INFORMATION:
========
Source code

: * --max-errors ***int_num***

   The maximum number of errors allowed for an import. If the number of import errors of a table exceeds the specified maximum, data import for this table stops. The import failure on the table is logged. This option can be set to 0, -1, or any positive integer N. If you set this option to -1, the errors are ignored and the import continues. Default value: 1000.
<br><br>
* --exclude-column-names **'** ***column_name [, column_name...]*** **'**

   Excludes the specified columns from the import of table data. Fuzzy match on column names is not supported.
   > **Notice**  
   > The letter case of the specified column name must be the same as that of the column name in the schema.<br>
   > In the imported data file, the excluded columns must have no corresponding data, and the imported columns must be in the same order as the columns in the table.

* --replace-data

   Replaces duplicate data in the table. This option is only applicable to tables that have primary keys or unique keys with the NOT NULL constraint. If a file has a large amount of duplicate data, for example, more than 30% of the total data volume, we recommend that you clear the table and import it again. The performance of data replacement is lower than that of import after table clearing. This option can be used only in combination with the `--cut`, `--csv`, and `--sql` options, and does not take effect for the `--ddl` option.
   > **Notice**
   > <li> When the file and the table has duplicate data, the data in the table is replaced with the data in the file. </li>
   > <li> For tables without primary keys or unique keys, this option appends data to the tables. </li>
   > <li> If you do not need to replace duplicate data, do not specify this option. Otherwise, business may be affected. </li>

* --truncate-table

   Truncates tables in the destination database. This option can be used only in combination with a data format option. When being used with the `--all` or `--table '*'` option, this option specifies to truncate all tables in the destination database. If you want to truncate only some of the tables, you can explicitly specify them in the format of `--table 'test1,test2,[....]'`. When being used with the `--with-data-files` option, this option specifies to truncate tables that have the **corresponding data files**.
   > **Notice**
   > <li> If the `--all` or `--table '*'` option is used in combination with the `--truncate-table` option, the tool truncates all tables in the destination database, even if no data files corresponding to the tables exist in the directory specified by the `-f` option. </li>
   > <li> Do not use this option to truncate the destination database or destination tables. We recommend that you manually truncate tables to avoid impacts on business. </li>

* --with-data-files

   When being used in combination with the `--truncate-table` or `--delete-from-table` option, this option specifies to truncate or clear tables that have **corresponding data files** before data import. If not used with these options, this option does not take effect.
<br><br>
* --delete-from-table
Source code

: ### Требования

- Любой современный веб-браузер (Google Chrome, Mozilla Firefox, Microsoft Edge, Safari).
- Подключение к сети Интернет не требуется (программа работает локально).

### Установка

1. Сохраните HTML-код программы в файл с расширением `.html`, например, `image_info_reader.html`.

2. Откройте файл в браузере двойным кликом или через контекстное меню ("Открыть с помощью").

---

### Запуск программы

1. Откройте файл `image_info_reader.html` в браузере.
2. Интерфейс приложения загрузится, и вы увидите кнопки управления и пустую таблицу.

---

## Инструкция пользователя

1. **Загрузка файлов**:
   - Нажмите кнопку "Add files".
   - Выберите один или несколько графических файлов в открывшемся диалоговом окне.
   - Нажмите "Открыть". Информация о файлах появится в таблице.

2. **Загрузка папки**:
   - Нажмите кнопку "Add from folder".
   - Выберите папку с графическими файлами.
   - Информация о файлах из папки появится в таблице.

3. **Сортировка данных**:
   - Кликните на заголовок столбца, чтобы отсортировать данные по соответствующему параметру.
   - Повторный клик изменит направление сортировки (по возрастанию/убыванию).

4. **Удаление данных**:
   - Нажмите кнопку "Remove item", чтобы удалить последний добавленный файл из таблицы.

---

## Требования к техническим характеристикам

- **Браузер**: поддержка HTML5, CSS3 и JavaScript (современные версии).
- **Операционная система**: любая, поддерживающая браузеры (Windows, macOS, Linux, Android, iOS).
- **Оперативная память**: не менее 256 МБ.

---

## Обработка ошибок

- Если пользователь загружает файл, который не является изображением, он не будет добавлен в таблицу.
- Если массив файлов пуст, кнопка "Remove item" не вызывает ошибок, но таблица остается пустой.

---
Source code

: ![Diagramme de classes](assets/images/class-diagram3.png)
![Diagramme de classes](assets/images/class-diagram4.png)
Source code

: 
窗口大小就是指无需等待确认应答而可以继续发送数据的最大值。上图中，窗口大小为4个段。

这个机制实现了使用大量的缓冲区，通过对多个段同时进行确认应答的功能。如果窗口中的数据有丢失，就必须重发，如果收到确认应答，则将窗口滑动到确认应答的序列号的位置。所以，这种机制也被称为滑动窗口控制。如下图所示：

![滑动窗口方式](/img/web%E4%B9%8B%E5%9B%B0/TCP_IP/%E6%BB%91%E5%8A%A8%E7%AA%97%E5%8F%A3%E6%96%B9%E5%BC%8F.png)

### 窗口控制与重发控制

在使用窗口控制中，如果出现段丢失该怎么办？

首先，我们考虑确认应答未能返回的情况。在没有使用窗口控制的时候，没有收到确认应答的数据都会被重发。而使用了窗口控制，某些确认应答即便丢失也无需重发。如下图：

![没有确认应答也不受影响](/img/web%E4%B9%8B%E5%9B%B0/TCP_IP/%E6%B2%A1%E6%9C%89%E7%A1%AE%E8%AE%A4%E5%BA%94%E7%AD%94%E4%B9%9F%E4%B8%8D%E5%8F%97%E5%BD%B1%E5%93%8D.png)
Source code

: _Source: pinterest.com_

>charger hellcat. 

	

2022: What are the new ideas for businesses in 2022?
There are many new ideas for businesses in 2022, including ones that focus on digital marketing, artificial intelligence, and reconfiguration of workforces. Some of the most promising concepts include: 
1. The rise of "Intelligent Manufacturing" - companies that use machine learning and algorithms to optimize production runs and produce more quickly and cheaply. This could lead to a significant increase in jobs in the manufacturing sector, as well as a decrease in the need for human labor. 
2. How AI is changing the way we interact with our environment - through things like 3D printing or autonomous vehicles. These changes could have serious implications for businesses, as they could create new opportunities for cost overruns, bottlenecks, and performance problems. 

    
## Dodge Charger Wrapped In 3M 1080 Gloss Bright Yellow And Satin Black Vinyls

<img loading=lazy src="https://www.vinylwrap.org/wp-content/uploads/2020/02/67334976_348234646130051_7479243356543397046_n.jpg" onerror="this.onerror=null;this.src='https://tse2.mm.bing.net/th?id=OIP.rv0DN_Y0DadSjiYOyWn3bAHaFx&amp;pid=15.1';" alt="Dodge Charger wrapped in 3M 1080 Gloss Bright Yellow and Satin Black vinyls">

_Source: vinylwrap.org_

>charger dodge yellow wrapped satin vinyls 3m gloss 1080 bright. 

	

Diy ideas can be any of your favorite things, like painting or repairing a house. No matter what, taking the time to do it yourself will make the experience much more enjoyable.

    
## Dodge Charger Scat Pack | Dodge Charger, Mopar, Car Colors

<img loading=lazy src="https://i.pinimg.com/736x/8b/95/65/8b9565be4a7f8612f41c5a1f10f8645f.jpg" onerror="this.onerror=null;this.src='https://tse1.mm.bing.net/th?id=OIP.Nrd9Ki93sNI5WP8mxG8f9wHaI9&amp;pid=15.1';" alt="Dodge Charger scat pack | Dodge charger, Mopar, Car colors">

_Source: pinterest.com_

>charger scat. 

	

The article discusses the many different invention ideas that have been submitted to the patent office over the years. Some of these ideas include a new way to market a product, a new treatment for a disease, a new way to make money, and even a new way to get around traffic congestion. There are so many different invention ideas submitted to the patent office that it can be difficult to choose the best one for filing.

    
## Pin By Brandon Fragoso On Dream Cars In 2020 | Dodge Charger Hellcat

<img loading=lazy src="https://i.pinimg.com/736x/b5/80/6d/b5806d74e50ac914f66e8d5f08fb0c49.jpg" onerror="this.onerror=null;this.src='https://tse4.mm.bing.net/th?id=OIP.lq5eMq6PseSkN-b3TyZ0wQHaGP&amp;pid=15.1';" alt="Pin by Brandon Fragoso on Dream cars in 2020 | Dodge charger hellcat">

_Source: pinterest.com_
========
PROBLEM DETAILS:
Quote the records starting at the line that contains "## Dodge Charger Wrapped" and ending after the line that contains "gloss 1080 bright.", including both of those lines.

TASK ANSWER:
## Dodge Charger Wrapped In 3M 1080 Gloss Bright Yellow And Satin Black Vinyls

<img loading=lazy src="https://www.vinylwrap.org/wp-content/uploads/2020/02/67334976_348234646130051_7479243356543397046_n.jpg" onerror="this.onerror=null;this.src='https://tse2.mm.bing.net/th?id=OIP.rv0DN_Y0DadSjiYOyWn3bAHaFx&amp;pid=15.1';" alt="Dodge Charger wrapped in 3M 1080 Gloss Bright Yellow and Satin Black vinyls">

_Source: vinylwrap.org_

>charger dodge yellow wrapped satin vinyls 3m gloss 1080 bright. 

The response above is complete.